Dalhousie NIMS Lab VPN 2024 Dataset

Citation Author(s):
Haotian
Liu
Riyad
Alshammari
Nur
Zincir-Heywood
Submitted by:
Haotian Liu
Last updated:
Thu, 09/12/2024 - 15:00
DOI:
10.21227/08yh-pz10
Data Format:
Research Article Link:
License:
0
0 ratings - Please login to submit your rating.

Abstract 

This dataset presents real-world VPN encrypted traffic flows captured from five applications that belong to four service categories, which reflect typical usage patterns encountered by everyday users. 

Our methodology utilized a set of automatic scripts to simulate real-world user interactions for these applications, to achieve a low level of noise and irrelevant network traffic.

 

The dataset consists of flow data collected from four service categories:

Instant Messaging (Slack for both desktop and Android)

Streaming (Twitch for desktop, and TikTok for Android)

Browsing (Chrome for both desktop and Android)

Cloud Storage Service (Google Drive for both desktop and Android)

 

These flows were extracted from .pcap captures with Tranalyzer.
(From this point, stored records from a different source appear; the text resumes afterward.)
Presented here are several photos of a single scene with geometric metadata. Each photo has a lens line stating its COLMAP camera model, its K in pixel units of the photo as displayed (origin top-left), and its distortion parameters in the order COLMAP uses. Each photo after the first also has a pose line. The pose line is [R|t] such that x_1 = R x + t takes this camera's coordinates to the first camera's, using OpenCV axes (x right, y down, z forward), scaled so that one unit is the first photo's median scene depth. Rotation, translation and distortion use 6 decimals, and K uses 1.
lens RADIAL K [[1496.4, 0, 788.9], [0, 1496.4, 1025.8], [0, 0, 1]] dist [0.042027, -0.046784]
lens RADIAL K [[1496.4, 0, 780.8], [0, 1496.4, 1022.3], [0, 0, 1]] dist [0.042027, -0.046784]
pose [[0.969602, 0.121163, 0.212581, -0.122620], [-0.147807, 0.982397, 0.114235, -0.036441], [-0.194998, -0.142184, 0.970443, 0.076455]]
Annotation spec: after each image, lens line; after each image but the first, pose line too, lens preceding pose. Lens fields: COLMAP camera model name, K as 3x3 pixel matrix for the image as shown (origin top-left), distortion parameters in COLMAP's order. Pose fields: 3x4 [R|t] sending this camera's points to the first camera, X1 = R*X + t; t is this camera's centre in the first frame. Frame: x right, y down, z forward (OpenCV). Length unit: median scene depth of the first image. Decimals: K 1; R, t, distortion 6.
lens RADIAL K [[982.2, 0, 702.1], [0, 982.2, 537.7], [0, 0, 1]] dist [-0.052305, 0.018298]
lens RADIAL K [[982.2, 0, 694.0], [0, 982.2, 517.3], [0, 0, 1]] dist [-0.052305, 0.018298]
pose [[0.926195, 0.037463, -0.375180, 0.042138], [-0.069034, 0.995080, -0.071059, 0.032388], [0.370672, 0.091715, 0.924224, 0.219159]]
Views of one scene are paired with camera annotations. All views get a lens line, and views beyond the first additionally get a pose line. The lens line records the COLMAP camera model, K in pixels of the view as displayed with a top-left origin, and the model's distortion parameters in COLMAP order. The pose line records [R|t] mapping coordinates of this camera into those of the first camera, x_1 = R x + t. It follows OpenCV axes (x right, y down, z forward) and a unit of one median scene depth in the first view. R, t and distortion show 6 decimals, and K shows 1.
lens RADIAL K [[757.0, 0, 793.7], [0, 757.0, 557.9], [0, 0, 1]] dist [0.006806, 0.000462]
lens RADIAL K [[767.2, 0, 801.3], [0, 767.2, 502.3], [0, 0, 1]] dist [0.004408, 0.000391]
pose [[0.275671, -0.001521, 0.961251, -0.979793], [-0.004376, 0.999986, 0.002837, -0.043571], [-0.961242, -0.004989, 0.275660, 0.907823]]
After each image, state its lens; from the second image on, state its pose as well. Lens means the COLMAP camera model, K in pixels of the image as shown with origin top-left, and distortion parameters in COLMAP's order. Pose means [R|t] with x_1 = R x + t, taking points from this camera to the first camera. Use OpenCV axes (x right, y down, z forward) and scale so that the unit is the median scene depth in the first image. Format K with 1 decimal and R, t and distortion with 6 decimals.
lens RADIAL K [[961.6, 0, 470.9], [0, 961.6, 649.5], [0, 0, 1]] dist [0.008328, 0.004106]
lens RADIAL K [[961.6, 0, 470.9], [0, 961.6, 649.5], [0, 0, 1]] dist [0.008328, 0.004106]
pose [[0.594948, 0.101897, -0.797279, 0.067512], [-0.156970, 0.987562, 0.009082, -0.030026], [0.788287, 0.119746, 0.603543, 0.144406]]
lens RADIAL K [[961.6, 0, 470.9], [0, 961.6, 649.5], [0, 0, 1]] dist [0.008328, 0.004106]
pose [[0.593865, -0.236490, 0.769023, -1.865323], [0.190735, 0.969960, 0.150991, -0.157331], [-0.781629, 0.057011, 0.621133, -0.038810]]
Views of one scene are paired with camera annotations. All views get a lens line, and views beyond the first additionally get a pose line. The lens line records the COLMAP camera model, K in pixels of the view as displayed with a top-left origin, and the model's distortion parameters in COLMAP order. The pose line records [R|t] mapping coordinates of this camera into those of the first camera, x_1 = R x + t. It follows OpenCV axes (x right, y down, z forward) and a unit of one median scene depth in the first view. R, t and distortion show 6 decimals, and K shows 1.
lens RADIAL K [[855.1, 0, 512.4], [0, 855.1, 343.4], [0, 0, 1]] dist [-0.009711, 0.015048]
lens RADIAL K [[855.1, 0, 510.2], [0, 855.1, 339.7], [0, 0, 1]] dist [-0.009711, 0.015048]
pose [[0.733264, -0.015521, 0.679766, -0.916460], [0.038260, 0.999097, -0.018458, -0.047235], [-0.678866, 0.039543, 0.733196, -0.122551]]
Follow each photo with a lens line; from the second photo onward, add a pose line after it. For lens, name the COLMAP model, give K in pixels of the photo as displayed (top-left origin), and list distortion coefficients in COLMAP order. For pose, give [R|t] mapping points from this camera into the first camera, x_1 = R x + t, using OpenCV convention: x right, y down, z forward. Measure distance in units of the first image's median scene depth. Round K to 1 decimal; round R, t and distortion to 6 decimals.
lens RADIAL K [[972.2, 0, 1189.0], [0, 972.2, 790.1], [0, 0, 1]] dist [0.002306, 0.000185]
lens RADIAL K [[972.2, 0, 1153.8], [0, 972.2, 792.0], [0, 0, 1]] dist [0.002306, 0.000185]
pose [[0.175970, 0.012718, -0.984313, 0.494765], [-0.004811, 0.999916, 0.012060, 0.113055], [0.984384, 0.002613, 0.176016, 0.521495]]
The dataset is organized into service-specific folders, with each containing the “with VPN” and “without VPN” scenario.

Comprehensive details regarding our setup and methodology are provided in our paper, along with a thorough explanation of the dataset's structure in the readme file. 

This dataset serves as a valuable resource for understanding the pattern of VPN encrypted traffic in real-world contexts.

 

Instructions: 

Data Format: The data files are in .txt format, separated by Tabs. They can be converted to .csv files safely. The first row in a flow file contains the names of the flow-level characteristics, and the first column lists the flows.

If you use this dataset in your research, please cite the accompanying IEEE paper: Edge-Cloud VPN Traffic Analysis Over Cross Platforms

Please also include the dataset DOI in your citations.